El edificio proyectado por Eleuterio Población fue la joya de esta familia de espacios escénicos. Era el más grande de todos. Fue también el más caro. Una inversión que en los últimos 18 años ha estado notablemente mal gestionada. El coste oficial del proyecto superó los 30 millones de euros. Una cifra –entonces– más que considerable. Tanto dinero no permitió hacer un edificio cubierto –lo que hubiera dado más opciones a la hora de reutilizarlo– pero legó a la ciudad, por primera vez en su historia, un espacio estable para acoger conciertos de aforo medio. Hasta entonces todos los conciertos de música se hacían en el Prado de San Sebastián –donde el Consistorio habilitó un singular espacio efímero para la célebre Cita en Sevilla– o en el solar de la antigua Maestranza. Para eventos de mayor asistencia había que negociar obligatoriamente con el Betis o el Sevilla.
El edificio de Eleuterio Población, ahora denostado por el Consistorio, tiene uno de los escenarios más grandes del mundo –2.600 metros cuadrados, capaz de albergar óperas–, una colina natural que funciona como graderío informal –hasta 2.000 plazas– y un patio de butacas adaptable para 4.190 personas. Aforo que todavía puede crecer alrededor del escenario. Todo ello dentro de una pieza formalista y sobria de mármol blanco.

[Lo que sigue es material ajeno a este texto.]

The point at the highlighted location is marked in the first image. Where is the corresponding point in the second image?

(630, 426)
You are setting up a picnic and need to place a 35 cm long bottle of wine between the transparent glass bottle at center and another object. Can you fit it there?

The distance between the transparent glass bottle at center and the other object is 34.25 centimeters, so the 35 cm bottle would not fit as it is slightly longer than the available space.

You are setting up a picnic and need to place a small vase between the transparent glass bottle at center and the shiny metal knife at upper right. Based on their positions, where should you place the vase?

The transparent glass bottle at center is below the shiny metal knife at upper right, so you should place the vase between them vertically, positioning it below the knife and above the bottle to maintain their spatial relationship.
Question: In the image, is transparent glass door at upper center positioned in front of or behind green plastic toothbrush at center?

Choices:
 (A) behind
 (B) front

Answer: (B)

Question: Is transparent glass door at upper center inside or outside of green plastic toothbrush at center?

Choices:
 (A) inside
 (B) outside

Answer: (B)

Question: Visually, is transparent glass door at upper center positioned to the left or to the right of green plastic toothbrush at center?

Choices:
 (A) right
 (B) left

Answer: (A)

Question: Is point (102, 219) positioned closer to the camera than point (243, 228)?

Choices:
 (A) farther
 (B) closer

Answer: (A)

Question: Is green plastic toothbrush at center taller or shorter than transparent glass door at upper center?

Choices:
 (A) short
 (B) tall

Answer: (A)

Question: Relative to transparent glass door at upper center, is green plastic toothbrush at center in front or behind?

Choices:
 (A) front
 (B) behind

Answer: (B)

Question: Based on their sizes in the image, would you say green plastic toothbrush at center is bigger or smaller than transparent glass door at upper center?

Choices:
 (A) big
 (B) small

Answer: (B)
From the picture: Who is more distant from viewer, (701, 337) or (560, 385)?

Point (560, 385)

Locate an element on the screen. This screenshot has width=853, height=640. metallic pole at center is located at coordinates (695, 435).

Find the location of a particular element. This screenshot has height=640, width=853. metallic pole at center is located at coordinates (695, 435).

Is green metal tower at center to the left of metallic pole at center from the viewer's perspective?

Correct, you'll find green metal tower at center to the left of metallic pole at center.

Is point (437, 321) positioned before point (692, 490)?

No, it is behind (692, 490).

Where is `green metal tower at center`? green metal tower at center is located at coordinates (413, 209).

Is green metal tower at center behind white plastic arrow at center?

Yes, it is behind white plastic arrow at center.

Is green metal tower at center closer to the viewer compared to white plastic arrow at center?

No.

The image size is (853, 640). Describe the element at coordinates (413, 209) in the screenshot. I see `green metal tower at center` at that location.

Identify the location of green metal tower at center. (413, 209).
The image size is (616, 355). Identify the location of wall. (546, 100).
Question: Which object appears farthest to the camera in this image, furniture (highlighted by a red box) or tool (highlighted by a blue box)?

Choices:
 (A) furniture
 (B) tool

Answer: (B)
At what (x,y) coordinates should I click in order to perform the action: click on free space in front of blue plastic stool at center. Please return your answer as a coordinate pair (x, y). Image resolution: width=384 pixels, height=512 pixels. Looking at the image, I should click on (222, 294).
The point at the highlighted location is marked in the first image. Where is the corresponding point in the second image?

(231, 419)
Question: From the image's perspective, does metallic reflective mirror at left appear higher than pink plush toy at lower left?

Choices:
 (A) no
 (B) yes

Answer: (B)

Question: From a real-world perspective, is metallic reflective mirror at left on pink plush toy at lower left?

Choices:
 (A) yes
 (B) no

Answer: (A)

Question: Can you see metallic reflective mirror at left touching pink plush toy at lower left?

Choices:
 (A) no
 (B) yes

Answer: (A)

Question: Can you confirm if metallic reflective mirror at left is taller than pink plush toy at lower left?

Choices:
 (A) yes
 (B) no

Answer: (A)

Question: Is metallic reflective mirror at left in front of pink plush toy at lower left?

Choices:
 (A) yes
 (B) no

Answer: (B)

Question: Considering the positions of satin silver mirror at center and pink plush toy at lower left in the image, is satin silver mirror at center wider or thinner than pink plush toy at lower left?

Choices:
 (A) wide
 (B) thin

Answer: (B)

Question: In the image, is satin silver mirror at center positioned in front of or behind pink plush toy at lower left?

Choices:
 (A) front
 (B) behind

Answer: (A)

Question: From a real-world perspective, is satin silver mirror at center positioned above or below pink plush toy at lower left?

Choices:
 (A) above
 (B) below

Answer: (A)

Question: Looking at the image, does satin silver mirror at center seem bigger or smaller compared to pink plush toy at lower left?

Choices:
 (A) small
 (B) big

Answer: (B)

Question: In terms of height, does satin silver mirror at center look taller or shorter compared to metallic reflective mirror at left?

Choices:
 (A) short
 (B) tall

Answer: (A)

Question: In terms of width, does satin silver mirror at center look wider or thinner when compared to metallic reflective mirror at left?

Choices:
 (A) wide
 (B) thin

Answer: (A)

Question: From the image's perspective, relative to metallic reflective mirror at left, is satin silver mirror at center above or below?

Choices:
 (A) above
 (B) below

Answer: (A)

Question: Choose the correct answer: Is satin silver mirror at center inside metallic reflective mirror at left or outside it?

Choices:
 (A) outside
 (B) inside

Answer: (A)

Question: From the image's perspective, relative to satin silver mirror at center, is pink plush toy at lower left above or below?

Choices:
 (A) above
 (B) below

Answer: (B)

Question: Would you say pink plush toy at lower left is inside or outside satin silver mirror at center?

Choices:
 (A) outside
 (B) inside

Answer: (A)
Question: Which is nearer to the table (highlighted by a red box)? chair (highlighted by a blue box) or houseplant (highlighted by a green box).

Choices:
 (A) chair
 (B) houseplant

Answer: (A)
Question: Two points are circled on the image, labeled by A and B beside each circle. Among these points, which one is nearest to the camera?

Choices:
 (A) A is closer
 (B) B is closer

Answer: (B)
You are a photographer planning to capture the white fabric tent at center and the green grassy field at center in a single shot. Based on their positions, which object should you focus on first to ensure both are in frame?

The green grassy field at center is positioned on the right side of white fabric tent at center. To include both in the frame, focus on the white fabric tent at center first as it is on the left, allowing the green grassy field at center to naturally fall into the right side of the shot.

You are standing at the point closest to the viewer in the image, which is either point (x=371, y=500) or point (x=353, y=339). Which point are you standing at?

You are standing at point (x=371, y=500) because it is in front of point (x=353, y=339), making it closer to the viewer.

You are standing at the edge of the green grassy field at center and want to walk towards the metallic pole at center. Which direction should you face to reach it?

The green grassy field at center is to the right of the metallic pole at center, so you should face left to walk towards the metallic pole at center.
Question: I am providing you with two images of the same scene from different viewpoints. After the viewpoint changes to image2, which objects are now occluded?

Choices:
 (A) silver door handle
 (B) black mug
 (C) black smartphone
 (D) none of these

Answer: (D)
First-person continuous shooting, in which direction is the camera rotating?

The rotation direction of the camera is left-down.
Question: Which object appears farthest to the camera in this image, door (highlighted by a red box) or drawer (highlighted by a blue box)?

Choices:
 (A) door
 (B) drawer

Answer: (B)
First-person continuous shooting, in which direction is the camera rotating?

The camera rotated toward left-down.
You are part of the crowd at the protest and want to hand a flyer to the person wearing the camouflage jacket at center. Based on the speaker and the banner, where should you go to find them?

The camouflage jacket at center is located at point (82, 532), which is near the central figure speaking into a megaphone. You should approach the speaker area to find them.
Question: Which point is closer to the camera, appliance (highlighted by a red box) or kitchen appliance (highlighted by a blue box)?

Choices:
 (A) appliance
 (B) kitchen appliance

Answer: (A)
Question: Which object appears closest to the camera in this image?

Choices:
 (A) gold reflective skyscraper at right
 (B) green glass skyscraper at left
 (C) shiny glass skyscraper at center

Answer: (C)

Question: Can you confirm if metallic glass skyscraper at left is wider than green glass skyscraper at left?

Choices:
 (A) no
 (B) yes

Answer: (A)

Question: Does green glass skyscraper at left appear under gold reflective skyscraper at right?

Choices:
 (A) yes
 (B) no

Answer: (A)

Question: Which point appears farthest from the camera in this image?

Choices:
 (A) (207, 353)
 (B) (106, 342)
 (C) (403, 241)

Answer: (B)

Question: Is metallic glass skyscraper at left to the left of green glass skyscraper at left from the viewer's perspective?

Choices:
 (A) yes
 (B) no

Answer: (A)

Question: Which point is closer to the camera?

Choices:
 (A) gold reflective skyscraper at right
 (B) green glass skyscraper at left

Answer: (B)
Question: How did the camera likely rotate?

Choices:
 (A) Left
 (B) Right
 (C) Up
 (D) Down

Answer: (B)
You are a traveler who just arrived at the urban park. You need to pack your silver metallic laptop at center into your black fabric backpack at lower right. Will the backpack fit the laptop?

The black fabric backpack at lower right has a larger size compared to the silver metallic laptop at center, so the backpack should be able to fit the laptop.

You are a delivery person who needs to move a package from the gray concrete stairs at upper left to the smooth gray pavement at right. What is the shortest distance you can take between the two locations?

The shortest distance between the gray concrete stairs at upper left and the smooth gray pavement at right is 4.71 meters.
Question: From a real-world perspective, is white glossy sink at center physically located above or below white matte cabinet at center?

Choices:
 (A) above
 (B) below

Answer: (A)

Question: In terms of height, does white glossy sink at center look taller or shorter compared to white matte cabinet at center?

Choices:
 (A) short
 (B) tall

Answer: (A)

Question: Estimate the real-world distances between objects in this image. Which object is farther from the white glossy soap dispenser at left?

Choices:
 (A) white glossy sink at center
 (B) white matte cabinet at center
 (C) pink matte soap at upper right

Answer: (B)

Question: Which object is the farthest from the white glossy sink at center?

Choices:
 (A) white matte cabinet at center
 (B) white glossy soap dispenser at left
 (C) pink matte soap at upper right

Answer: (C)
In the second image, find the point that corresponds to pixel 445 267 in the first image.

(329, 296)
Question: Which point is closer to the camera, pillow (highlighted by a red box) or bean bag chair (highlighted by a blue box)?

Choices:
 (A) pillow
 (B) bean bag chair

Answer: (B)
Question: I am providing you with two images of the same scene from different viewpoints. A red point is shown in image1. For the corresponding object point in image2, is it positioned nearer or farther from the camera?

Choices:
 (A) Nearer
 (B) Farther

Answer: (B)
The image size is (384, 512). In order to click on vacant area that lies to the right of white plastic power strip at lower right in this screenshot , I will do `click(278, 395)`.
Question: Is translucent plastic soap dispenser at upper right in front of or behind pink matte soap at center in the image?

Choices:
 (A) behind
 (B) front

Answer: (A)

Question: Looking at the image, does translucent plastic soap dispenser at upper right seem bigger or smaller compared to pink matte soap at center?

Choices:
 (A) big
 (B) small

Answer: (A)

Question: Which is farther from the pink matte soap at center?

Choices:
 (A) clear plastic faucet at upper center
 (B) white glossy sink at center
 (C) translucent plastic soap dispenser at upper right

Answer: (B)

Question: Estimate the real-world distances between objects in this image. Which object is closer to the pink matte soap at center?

De la red de espacios escénicos de la Expo, el Auditorio siempre fue la dotación con mayor vocación de permanencia. Algo llamativo si se tienen en cuenta los planes del gobierno local. Ni el Palenque ni el Cine de la Expo –los dos equipamientos que han desaparecido ya del mapa cultural de la Cartuja– se concibieron para durar. El único espacio, junto al Auditorio, con vocación de futuro fue el Teatro Central. Costó 15,6 millones de euros. Hoy pertenece a la Junta. Rara paradoja: desde la actual óptica municipal, el edificio de Eleuterio Población es más prescindible –pese a contar con mayor potencialidad escénica e infraestructuras– que el centro de nuevas tendencias teatrales de la Expo 92.
En el caso del Cine Expo, cuyo solar es un aparcamiento en superficie, su condición efímera explica su humilde coste: 2,3 millones de euros. En el caso del Palenque –foro oficioso de la Exposición– no tanto. Construirlo costó 15 millones de euros. Concebido desde el principio como temporal, duró más de lo previsto –hasta hace unos años–, cuando Agesa decidió destruirlo con el fin de hacer un edificio de oficinas para ampliar el Parque Tecnológico. Su devenir reciente lo liga al Auditorio: la misma empresa ha gestionado ambos recintos –primero con el Estado como propietarios; después con el Ayuntamiento como titular– y, en lo que al Auditorio se refiere, no parece haber sido capaz de mantener una programación de calidad, estable y a la altura del edificio con el que ahora quiere hacerse tabla rasa.